§ Problem statement:
A copy is needed of each line in the records that has the word "Left".

(Study material)

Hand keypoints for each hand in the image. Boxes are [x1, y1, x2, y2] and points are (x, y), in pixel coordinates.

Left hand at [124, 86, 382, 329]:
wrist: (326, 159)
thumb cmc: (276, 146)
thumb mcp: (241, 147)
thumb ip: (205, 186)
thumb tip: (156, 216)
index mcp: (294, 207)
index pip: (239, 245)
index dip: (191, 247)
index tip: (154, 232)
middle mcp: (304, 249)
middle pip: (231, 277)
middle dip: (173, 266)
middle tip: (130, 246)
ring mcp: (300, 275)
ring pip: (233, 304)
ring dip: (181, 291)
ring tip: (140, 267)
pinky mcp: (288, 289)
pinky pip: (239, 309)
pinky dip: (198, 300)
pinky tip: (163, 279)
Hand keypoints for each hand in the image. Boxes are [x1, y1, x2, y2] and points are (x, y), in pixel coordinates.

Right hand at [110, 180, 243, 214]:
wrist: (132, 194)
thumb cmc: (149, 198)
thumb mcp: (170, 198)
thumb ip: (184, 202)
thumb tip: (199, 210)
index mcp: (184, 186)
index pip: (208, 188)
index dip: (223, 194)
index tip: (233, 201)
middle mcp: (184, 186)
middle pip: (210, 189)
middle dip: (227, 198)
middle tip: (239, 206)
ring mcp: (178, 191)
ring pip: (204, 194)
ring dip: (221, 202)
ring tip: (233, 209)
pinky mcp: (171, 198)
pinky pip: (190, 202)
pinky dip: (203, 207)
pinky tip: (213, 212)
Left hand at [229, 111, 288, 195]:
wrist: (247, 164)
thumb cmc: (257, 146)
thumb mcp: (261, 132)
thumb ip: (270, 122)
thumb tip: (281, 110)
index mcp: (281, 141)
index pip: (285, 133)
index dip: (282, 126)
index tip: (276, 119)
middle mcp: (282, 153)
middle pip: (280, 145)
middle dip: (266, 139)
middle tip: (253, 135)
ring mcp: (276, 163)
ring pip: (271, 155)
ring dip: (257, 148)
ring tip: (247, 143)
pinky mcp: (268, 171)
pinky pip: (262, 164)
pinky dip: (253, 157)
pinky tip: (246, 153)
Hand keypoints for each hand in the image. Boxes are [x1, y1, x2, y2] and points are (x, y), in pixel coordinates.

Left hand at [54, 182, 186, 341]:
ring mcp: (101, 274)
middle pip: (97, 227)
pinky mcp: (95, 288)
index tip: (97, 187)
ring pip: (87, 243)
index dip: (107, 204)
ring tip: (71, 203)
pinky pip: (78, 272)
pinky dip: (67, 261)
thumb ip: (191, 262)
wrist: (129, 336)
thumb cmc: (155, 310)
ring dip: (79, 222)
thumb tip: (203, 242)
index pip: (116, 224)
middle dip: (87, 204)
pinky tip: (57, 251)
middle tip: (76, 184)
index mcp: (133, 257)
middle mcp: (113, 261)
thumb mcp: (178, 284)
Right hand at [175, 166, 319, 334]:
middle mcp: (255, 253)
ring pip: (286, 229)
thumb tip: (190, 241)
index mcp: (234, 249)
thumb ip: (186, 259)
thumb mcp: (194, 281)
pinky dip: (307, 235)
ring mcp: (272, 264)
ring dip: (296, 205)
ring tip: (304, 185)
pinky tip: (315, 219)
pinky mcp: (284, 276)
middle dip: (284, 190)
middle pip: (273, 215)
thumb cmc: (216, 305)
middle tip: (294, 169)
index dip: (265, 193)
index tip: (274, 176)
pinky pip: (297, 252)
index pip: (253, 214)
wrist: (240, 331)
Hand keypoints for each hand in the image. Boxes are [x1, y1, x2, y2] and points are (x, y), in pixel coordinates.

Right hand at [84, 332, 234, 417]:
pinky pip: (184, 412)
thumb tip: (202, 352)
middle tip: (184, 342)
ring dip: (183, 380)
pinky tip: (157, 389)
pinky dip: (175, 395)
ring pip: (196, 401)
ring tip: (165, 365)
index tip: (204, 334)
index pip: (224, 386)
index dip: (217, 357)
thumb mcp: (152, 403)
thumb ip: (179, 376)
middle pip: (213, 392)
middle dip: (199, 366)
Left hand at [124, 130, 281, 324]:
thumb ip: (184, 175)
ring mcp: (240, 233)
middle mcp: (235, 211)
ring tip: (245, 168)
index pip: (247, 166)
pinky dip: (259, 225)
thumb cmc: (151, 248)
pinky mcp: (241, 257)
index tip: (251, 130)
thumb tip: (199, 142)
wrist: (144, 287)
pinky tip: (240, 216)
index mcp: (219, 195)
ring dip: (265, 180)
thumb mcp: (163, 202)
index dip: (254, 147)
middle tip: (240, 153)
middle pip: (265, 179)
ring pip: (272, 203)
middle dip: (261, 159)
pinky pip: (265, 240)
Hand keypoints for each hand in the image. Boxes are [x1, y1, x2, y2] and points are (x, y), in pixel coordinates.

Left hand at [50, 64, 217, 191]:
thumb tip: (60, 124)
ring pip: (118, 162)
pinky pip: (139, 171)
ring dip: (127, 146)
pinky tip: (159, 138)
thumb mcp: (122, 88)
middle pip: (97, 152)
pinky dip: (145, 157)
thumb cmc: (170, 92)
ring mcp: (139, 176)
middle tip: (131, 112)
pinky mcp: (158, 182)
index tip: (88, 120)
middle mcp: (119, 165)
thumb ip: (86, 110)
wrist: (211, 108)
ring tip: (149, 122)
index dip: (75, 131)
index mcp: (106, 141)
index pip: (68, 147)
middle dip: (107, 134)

(End Study material)

§ Result for this task:
Left hand at [124, 86, 382, 329]:
Left hand at [229, 111, 288, 195]:
Left hand at [54, 182, 186, 341]:
Left hand at [124, 130, 281, 324]:
Left hand at [50, 64, 217, 191]:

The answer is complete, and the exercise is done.